__Task instructions__
Rewrite the passage on vitamin D deficiency from "The high prevalence" through "avoid sun exposure.", substituting "light skin" for "fair skin".

__Extract to read__

While regular exposure to sunlight is considered an effective prophylaxis against vitamin D deficiency(Reference Reid, Gallagher and Bosworth34), studies in regions located at low latitude with abundant sunlight have also shown a high prevalence of vitamin D deficiency(Reference Agarwal and Arya12–Reference Gannage-Yared, Chemali and Sfeir17). These findings have been explained as being mostly due to the region's customary clothing and sun avoidance(Reference Mithal, Wahl and Bonjour33). In addition, scientists have suggested that in the Saudi population, vitamin D deficiency among women may be due to lack of public awareness(Reference Siddiqui and Kamfar23). However, hot desert climate, social and religious habits all act against sun exposure. Moreover, the widespread occurrence of obesity and darker skin in the region increase the length of time required to achieve optimum vitamin D level from sun exposure.
An interesting finding in our study was that postmenopausal patients had relatively higher vitamin D levels, which is in contradiction with the previous finding in another study on healthy Saudi women(Reference Ardawi, Qari and Rouzi26). Having our study groups as out-patients may give an explanation for this phenomenon, where many clinicians tend to prescribe 1 g Ca and 10–20 μg vitamin D for postmenopausal women as a protection against osteoporosis, without assessing their vitamin D status.
The high prevalence of vitamin D deficiency in Saudis has been reported in the literature since the 1980s(Reference Sedrani, Elidrissy and El Arabi24, Reference Fonseca, Tongia and El-Hazmi35). This deficiency remains unresolved and might have been accentuated in recent times by increased sun avoidance caused by many factors including more urbanized lifestyles and aesthetic reasons, where the culture tends to favour fair skin which is not suntanned. Therefore, even in the privacy of their own homes, women from this culture tend to avoid sun exposure.
The authors acknowledge some limitations to the study. For example, our studied population consisted of patients with mild to severe illnesses of various lengths. Therefore, the pathological conditions or treatment regimen could have contributed to the lower serum 25(OH)D levels. Nevertheless, severe hepatic or renal failure was very rare in our patients. Another limitation is the absence of comprehensive data on the levels of parathyroid hormone. However, parathyroid hormone values were obtained for some but not all patients (data not shown). Preliminary observations indicate that not all patients with vitamin D deficiency had elevated parathyroid hormone, a finding which requires further investigation.
The strengths of the study include, but are not limited to, a sample size that is large enough to infer generalizations across the entire population with the same criteria. Another major strength in our study is the use of the gold standard method of HPLC for the quantification of 25(OH)D.
Conclusions
The prevalence of vitamin D deficiency among Saudi women is alarmingly high. In a region with abundant sunshine throughout the year, this deficiency is independent of seasonal influence. Clinicians should have an active role in screening and treating this widespread deficiency which has serious impacts on health that go far beyond bone health. Clinicians seeing these patients must make an increased effort to prevent vitamin D deficiency by checking vitamin D levels and educating these patients about the benefits of sun exposure. Clinicians should also attempt to correct these deficiencies by prescribing vitamin D supplements at the appropriate dosage.
Acknowledgements
This research did not receive any grant from any funding agency in the public, commercial or not-for-profit sectors. The authors declare having no conflict of interest. All authors have participated sufficiently in the intellectual content, conception and design of this work or the analysis and interpretation of the data, as well as the writing of the manuscript, and have approved the final version of the submitted manuscript.

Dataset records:
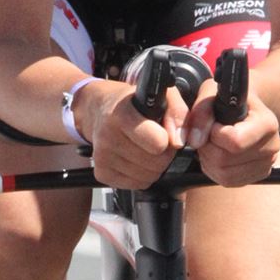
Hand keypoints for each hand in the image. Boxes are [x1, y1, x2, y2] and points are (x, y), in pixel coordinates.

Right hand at [76, 79, 190, 187]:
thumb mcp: (161, 95)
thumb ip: (177, 112)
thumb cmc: (134, 103)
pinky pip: (137, 184)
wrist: (101, 109)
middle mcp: (108, 136)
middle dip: (164, 155)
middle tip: (157, 141)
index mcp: (122, 114)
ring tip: (146, 149)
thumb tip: (178, 142)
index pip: (157, 142)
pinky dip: (142, 175)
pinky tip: (136, 159)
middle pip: (156, 163)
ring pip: (148, 177)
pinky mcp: (101, 173)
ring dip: (154, 166)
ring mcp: (102, 156)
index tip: (163, 132)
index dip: (167, 140)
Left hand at [184, 82, 279, 187]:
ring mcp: (267, 164)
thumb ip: (201, 113)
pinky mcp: (258, 175)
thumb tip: (194, 141)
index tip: (213, 123)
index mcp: (267, 124)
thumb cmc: (229, 98)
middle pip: (225, 160)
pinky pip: (228, 181)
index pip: (235, 142)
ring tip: (212, 143)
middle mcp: (272, 147)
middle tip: (207, 134)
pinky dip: (215, 170)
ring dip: (208, 160)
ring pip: (225, 175)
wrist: (247, 107)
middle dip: (207, 147)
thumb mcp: (212, 94)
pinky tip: (217, 154)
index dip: (214, 134)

__Output below__
The high prevalence of vitamin D deficiency in Saudis has been reported in the literature since the 1980s(Reference Sedrani, Elidrissy and El Arabi24, Reference Fonseca, Tongia and El-Hazmi35). This deficiency remains unresolved and might have been accentuated in recent times by increased sun avoidance caused by many factors including more urbanized lifestyles and aesthetic reasons, where the culture tends to favour light skin which is not suntanned. Therefore, even in the privacy of their own homes, women from this culture tend to avoid sun exposure.